What to produce -> The records below must be reproduced exactly, excluding any pictures.
* * * * * * * * *
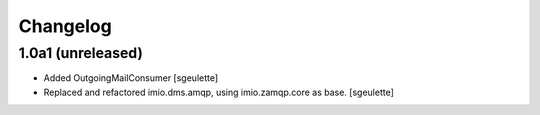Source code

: Changelog
=========


1.0a1 (unreleased)
------------------

- Added OutgoingMailConsumer
  [sgeulette]

- Replaced and refactored imio.dms.amqp, using imio.zamqp.core as base.
  [sgeulette]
* * * * * * * * *
Answer section ->
Source code

: Changelog
=========


1.0a1 (unreleased)
------------------

- Added OutgoingMailConsumer
  [sgeulette]

- Replaced and refactored imio.dms.amqp, using imio.zamqp.core as base.
  [sgeulette]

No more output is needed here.